→ TO DO
Format each line of the rows below as one string in a JSON list, skipping blank lines. Leave the pictures out.

[Opening MATERIAL TO PROCESS section]

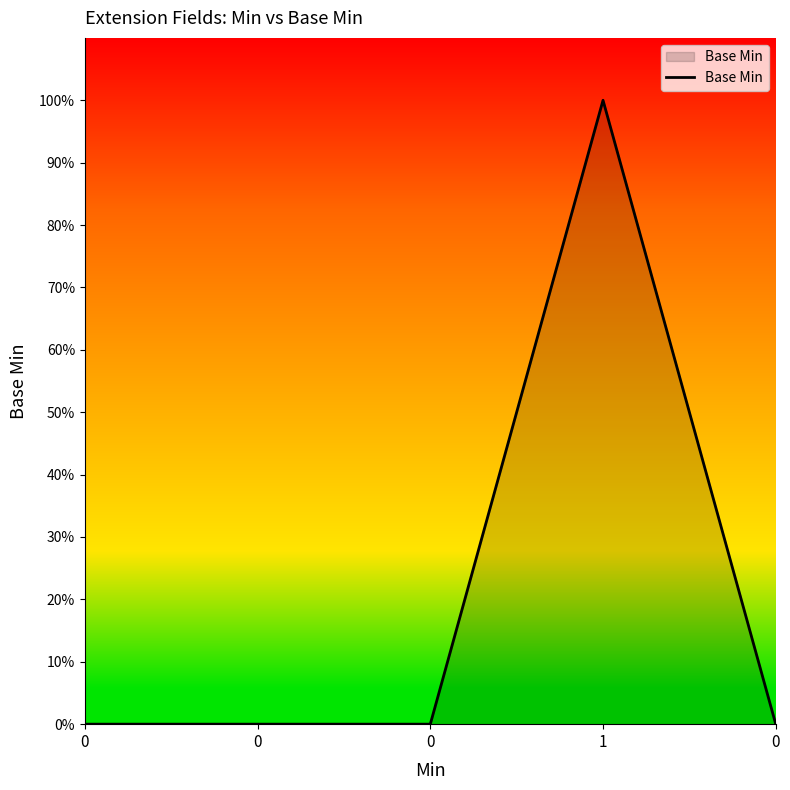

Does the chart have visible grid lines?

No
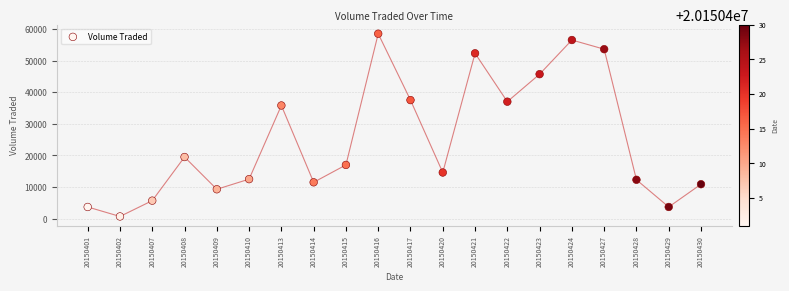

What is the range of Y values (max minus min)?

57800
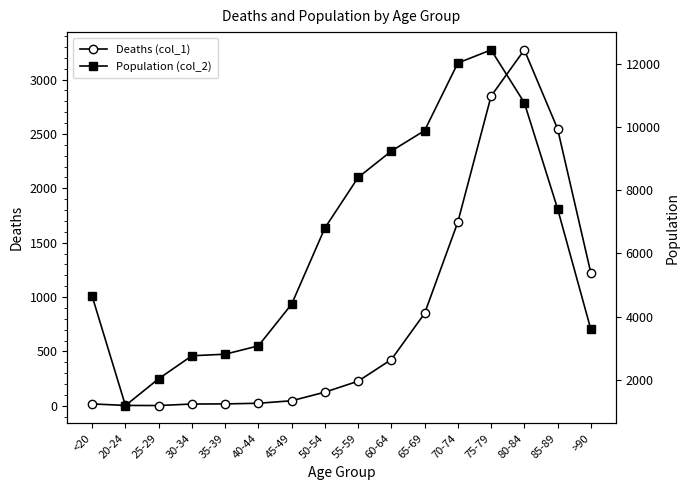

Rank the categories by Deaths (col_1) value from lowest to highest.

25-29, 20-24, 30-34, <20, 35-39, 40-44, 45-49, 50-54, 55-59, 60-64, 65-69, >90, 70-74, 85-89, 75-79, 80-84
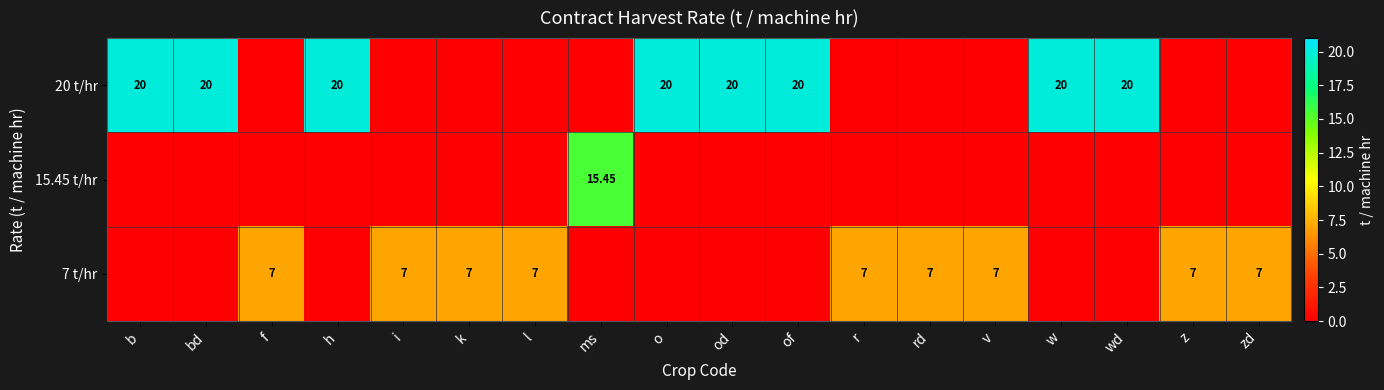

How many 20 t/hr values are between 0 and 20?

18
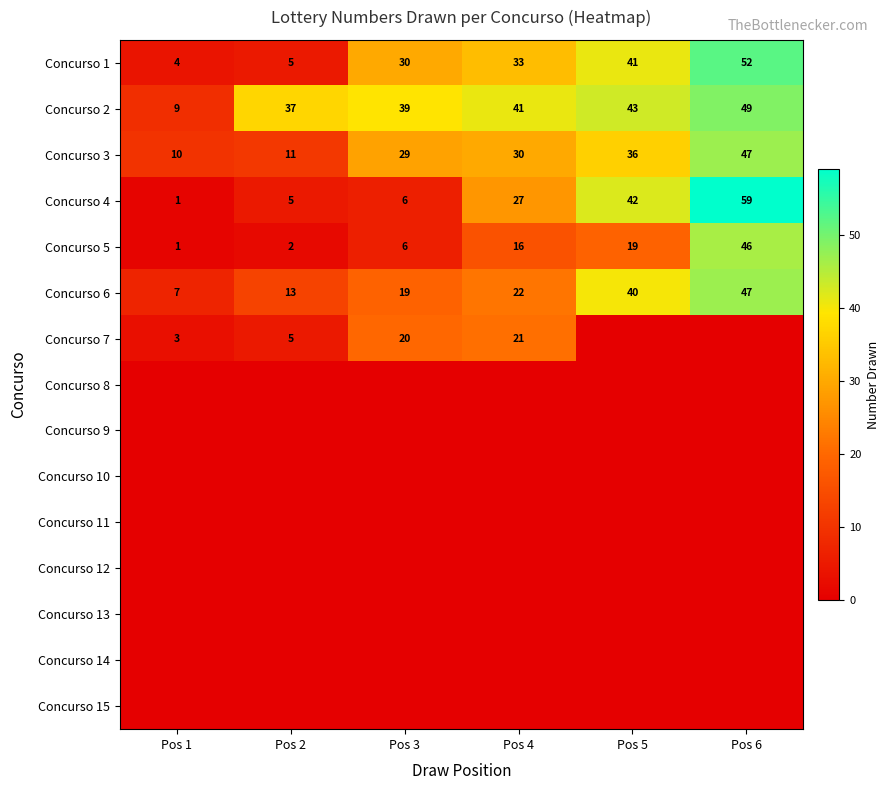

True or false: Concurso 2 has a value of 69 at Pos 4.

False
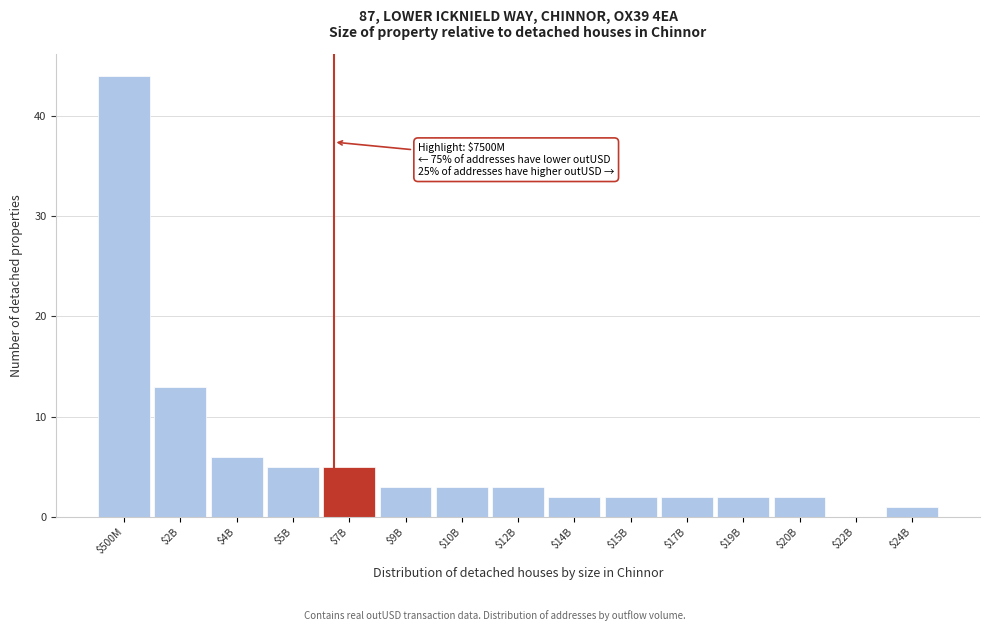

Which category has the highest value across all series?

$500M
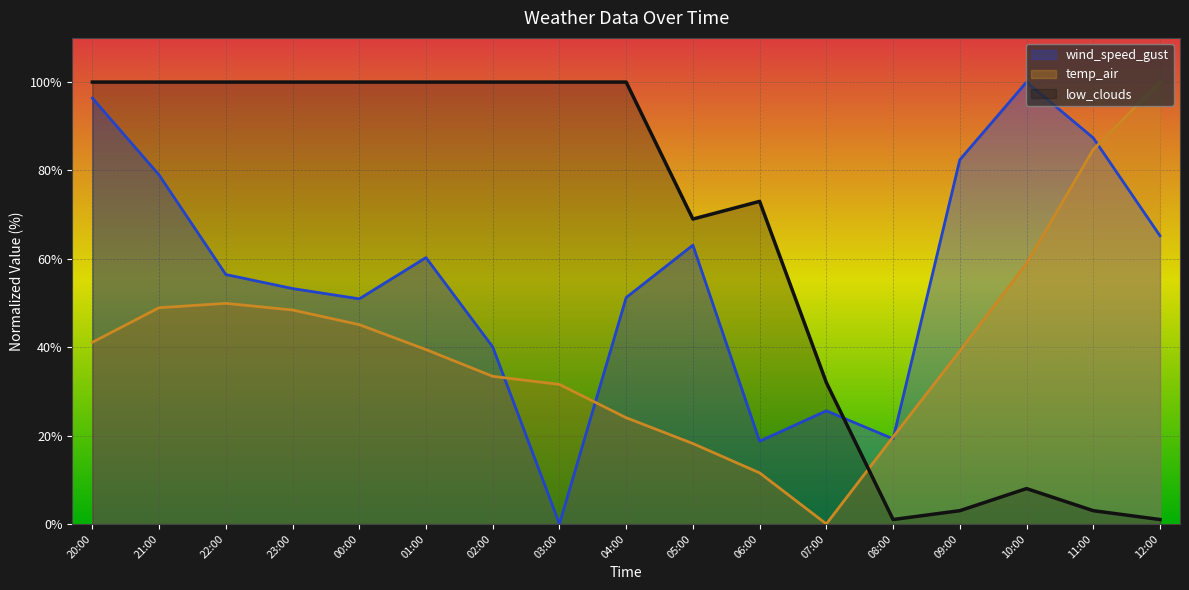

How many values in the wind_speed_gust series are below 56?

8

[Closing MATERIAL TO PROCESS section]

→ FINISHED EXERCISE
[
  "Does the chart have visible grid lines?",
  "No",
  "What is the range of Y values (max minus min)?",
  "57800",
  "Rank the categories by Deaths (col_1) value from lowest to highest.",
  "25-29, 20-24, 30-34, <20, 35-39, 40-44, 45-49, 50-54, 55-59, 60-64, 65-69, >90, 70-74, 85-89, 75-79, 80-84",
  "How many 20 t/hr values are between 0 and 20?",
  "18",
  "True or false: Concurso 2 has a value of 69 at Pos 4.",
  "False",
  "Which category has the highest value across all series?",
  "$500M",
  "How many values in the wind_speed_gust series are below 56?",
  "8"
]